● **Page excerpt**
# Best Dior Fragrance?



## sammi00 (Feb 17, 2008)

Which one???


----------



## Aprill (Feb 17, 2008)

Jadore


----------



## bella1342 (Feb 17, 2008)

For me it's tough. I'm a dior perfume freak... love them all. I'd say pure poison first. then j'adore, and then addict.


----------



## brewgrl (Feb 17, 2008)

I am mostly in love with their LE's but I have many

In order:

J'adore (will always be my fave)

Chris 1947- le

Dior Me Dior Me Not- le

Dior Star- le

Forever and Ever- le

Addict 2

Miss Dior Cherie

Midnight Poison


----------



## bella1342 (Feb 17, 2008)

Originally Posted by *brewgrl* /img/forum/go_quote.gif I am mostly in love with their LE's but I have manyIn order:

J'adore (will always be my fave)

Chris 1947- le

Dior Me Dior Me Not- le

Dior Star- le

Forever and Ever- le

Addict 2

Miss Dior Cherie

Midnight Poison

I'm jealous! I never even heard of the le ones. Is the newest one a LE?


----------



## brewgrl (Feb 17, 2008)

the Addict High Shine? _hopefully not_. well, before I say that- i better try it, hahaha!!!

I hate that they were LE's too. My first one ran out- it was I




Dior. went back to get it and it was gone. completely devasted. so i only use the others sparingly. Recently Chris 1947 ran out, and that just made me upset too.

● **The data**
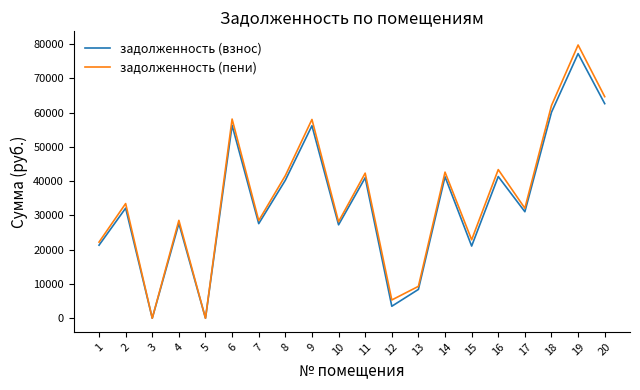

The задолженность (пени) series shows 0.0 at 5. True or false?

True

● **Your tasks**
**A.** In the Dior fragrance thread, which fragrance does brewgrl say will always be the favorite?
**B.** Retype the passage of the Dior fragrance thread that begins at the words "Dior. went back" and ends after the words "me upset too.".

● **Answers to this exercise**
**A.** J'adore

**B.**
Dior. went back to get it and it was gone. completely devasted. so i only use the others sparingly. Recently Chris 1947 ran out, and that just made me upset too.